Fired From The Canon is a list of ten allegedly classic books which contributors to online literary journal The Second Pass suggest you refrain from reading. I enjoyed reading the list, partly because I like snark but more because I think their reasons against reading each book, whether or not I agree, are thoughtfully yet succinctly expressed. Out of the list, I have read:
- White Noise (Don Delillo): THANK YOU JESUS. You know that thing about judging other people based on their literary/musical tastes? I rarely do that since I adore plenty of people with tastes I detest, but after reading this book I remember thinking that I could probably never be on the same wavelength as someone who loved it, and their writeup is spot on as to why.

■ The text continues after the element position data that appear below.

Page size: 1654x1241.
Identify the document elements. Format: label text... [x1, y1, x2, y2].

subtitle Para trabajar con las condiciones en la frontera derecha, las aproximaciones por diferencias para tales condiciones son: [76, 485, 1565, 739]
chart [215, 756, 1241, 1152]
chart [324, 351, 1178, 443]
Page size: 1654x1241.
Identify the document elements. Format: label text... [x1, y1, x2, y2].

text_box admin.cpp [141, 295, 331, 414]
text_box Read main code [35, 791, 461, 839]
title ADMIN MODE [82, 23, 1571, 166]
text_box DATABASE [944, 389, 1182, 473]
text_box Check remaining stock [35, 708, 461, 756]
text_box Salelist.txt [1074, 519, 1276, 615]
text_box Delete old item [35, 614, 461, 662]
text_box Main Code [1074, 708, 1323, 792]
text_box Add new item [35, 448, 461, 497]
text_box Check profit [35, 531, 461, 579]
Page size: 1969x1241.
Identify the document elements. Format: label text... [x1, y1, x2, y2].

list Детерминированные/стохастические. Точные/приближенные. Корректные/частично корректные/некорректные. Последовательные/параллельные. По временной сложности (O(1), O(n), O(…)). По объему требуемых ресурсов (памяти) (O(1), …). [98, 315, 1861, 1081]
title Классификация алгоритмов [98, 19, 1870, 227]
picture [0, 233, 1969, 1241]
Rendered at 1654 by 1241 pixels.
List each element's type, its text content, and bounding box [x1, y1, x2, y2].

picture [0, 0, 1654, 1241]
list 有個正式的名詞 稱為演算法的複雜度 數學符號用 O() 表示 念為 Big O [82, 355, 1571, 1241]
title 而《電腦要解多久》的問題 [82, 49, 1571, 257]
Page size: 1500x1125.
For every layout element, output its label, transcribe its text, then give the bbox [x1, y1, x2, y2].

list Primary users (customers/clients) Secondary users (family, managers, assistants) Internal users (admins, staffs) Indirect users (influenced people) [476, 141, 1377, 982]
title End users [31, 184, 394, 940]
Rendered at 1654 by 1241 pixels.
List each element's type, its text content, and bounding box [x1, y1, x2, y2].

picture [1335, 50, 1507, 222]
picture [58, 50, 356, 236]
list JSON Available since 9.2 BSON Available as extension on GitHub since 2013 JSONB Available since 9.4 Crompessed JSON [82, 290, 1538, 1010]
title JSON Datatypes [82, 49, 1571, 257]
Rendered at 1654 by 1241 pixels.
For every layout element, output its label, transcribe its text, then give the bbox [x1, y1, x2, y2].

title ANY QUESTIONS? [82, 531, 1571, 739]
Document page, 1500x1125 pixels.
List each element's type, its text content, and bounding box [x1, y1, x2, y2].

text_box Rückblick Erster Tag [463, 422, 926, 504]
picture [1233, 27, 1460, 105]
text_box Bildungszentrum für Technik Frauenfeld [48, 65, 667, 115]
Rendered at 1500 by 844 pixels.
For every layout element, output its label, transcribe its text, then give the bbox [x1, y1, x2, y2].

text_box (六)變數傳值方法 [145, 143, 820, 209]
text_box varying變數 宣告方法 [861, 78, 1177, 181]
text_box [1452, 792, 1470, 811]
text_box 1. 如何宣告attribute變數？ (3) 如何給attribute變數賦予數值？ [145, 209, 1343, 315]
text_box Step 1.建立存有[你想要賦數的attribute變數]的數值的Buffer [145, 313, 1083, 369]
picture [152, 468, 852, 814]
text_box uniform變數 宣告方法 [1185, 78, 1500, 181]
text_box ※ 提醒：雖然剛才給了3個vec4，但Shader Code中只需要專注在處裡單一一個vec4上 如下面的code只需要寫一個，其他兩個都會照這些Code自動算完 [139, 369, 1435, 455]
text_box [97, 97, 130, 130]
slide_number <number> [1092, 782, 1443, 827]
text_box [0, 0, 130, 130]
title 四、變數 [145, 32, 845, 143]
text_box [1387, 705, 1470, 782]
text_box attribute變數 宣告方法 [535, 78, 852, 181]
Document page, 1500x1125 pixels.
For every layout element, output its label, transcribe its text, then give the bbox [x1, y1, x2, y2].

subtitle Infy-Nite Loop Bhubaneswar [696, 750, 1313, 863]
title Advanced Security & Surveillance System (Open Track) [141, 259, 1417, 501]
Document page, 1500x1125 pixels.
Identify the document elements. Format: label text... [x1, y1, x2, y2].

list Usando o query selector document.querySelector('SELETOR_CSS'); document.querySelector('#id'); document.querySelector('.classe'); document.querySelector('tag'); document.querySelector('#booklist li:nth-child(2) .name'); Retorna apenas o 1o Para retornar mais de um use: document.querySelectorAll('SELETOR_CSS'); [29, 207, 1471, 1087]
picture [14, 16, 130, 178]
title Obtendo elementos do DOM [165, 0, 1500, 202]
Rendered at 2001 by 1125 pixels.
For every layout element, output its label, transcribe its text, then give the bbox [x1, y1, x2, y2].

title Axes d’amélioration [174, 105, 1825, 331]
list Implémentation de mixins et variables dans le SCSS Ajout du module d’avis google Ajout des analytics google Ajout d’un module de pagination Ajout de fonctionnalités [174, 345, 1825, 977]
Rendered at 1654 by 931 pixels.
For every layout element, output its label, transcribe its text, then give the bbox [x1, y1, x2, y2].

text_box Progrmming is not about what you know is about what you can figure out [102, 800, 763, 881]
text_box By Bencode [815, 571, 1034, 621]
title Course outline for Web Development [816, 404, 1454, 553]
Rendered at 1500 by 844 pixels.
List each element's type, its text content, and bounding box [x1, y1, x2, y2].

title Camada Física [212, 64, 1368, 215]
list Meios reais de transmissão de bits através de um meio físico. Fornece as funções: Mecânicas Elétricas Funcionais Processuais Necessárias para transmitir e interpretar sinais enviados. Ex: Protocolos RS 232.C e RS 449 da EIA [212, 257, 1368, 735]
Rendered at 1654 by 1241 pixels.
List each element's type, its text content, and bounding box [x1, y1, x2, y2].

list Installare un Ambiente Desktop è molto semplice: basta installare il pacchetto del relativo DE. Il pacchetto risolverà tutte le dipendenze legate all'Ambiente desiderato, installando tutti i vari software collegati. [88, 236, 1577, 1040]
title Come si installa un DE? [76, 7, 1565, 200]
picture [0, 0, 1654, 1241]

- One Hundred Years of Solitude (Gabriel Garcia Marquez): I disagree. The book does feel as if it takes ages to get through, but Garcia Marquez books usually give me some of the most immersive and atmospheric reading experiences I’ve had, so I don’t like to rush through them anyway. I’m hardly an expert in the genre of magical realism and perhaps it is, as they assert, “now thoroughly clapped out”, but out of the various other magical realist books I’ve read, none has delighted me and sustained my reading attention as much as One Hundred Years of Solitude.
- The Road (Cormac McCarthy): I gave this five stars in my 2008 reading rundown, so clearly I disagree. They may be right that it pales in comparison to Cormac McCarthy’s other books (I haven’t read any others yet, so don’t know) but as compared to the larger literary universe it more than holds its own.
- The Rainbow (D.H. Lawrence): Read this while I was supposed to be studying for first year law exams. I found it interesting enough at the time, perhaps because the alternative was reading about property law, but now I can’t remember anything about it at all.
- On The Road (Jack Kerouac): Yes, most of this was tedious for me. I dimly recall one bit of writing I liked, something about being in a jazz club.
- The Corrections (Jonathan Franzen): I liked some of the writing, as I commented at the time, but their criticisms are fair too. It felt laboured and inconsistent.